Sheffield City Council told the AJ that the scheme was now 'on ice' because Menta was in 'financial difficulties' and on the point of administration.
But Sheffield planners rejected the housing venture because the proposed development land - now owned by Menta - is a former Union Carbide Corporation site and earmarked for industrial use only.
In 1984 nearly 4,000 people died and thousands more were left disabled by a lethal chemical cloud leaking from a Union Carbide plant in Bhopal, India.
Sheffield City Council director of development services, David Curtis, said: 'The proposed [housing] site, which is also owned by Menta, is a former Union Carbide industrial site and it would contravene planning laws to allow the building of houses. Therefore we refused planning consent.'
Planners also refused permission because council lawyers advised that the housing development and ski resort - some three miles apart - could not be linked.
Curtis added: 'Separate planning applications were lodged for both projects and each was considered on its own merits. Without housing the [Snow Mountain] scheme is economically unviable.

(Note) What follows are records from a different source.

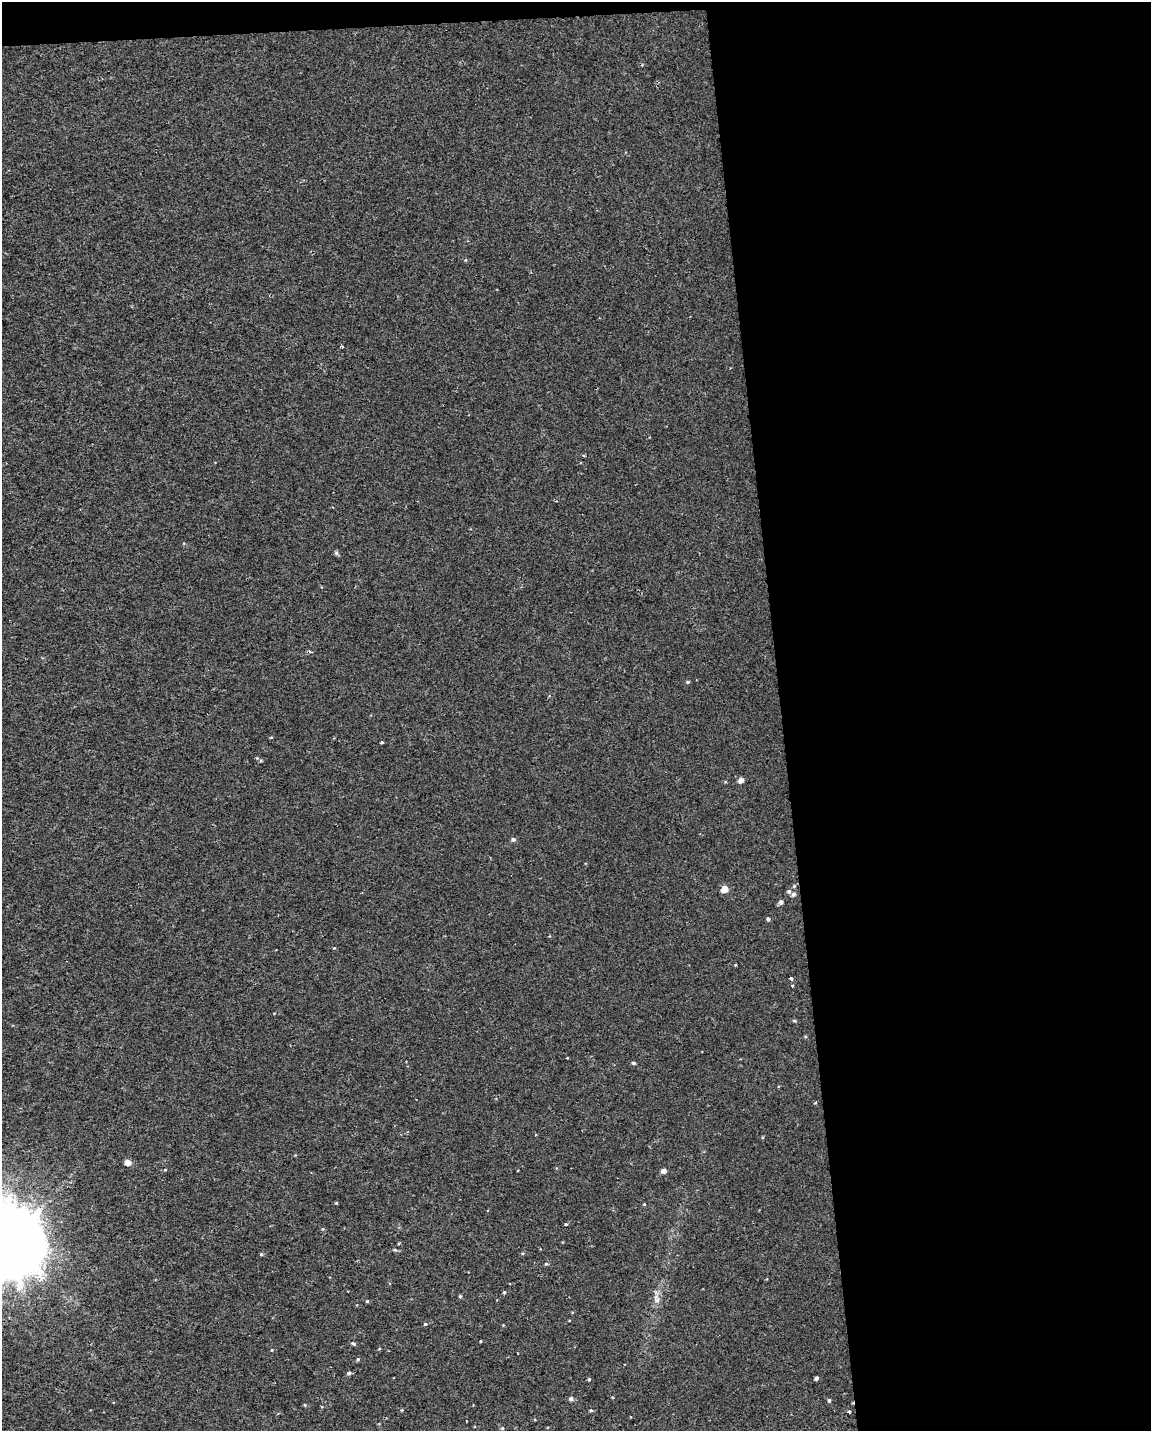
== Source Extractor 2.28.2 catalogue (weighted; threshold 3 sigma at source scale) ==
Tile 4 of 4 x 3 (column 4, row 1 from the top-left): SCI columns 3447-4595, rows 2910-4338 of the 4595 x 4347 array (HDU 1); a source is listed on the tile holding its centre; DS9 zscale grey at full resolution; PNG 1153 x 1433 px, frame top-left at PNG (2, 2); no overlay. Shown black and unused: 33% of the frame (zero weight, under 2 of 3 exposures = <1% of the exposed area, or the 3 px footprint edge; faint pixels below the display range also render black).
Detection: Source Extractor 2.28.2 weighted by HDU 2 'WHT'; one run over the whole footprint, this tile lists its part. Background 5.72e-04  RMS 0.0029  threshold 0.013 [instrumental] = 3 sigma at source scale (4.5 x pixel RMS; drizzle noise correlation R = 1.50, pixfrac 1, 0.0396/0.0396 arcsec/px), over >= 5 px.
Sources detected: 44; all 44 listed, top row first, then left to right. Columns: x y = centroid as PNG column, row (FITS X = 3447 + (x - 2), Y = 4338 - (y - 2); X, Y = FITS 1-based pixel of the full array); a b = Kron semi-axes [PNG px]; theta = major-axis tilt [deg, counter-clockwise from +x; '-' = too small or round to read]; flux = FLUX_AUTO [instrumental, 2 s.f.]
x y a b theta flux
342 346 3 3 - 0.28
336 553 5 5 - 0.51
688 682 4 3 - 0.36
271 737 4 3 - 0.26
382 742 4 3 - 0.3
257 758 4 3 - 0.25
741 780 5 4 - 1.8
513 839 5 4 - 0.67
794 886 4 4 - 0.3
725 889 5 4 - 4.5
789 891 5 5 - 0.61
793 894 5 5 - 0.72
781 902 4 4 - 0.9
768 919 4 3 - 0.5
791 979 4 3 - 0.66
794 1021 5 3 - 0.33
633 1063 4 3 - 0.39
128 1163 5 4 - 2.6
165 1170 4 3 - 0.23
664 1171 4 4 - 1.5
336 1203 3 3 - 0.35
644 1204 4 3 - 0.2
566 1224 4 3 - 0.33
9 1243 21 19 -69 3900
395 1250 5 3 - 0.32
261 1254 4 4 - 0.3
504 1292 4 3 - 0.3
460 1296 4 4 - 0.34
657 1299 12 6 -66 1.2
367 1301 4 4 - 0.28
425 1324 4 4 - 0.38
480 1341 3 2 - 0.22
354 1344 6 4 -34 0.42
358 1359 4 4 - 0.35
349 1373 5 4 - 0.59
816 1378 4 3 - 0.71
589 1379 4 3 - 0.34
571 1399 5 5 - 0.74
829 1400 4 3 - 0.48
305 1405 4 3 - 0.22
402 1410 4 3 - 0.24
591 1410 5 3 - 0.36
849 1412 3 3 - 0.97
502 1428 4 4 - 0.3
Isophote crosses this tile's border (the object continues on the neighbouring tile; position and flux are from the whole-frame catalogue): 1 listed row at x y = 9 1243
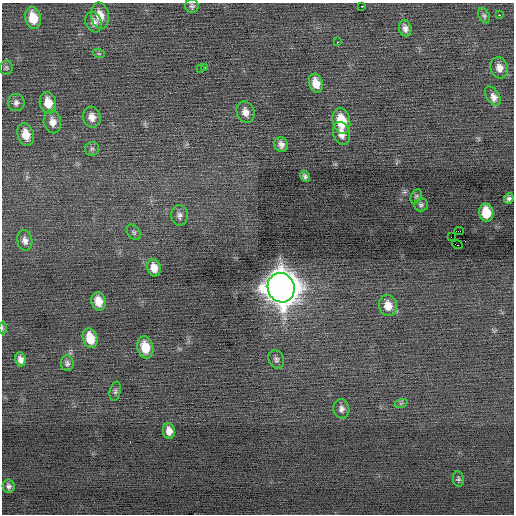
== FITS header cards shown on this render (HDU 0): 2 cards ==
NAXIS1  =                  512 / Axis length
NAXIS2  =                  512 / Axis length

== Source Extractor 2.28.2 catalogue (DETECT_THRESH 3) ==
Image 512 x 512 px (HDU 0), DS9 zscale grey, 1 PNG px = 1 image px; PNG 516 x 516 px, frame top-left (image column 1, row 512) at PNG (2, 3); each listed source drawn as its Kron ellipse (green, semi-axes under 4 px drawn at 4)
Background -0.0667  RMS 0.75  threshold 2.25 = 3 sigma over >= 5 px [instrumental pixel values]
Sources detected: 53; all 53 listed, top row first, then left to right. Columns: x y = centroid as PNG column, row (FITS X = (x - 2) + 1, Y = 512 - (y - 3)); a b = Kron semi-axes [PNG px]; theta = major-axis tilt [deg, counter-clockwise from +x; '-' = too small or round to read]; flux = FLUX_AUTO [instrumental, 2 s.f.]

'The developer is now in difficulties financially. They have a significant funding gap with it and they are on the verge of administration. This is now with the banks,' he continued.
The Snow Mountain project, which now looks increasingly unlikely to happen, is intended to revamp Sheffield's ageing ski village and help drive a wider regeneration programme in the Don Valley.
The scheme included plans for a 300m-long ski hall, new leisure accommodation, a hotel and a gondola cableway link to Sheffield Supertram.
Neither Menta nor FaulknerBrowns were available for comment.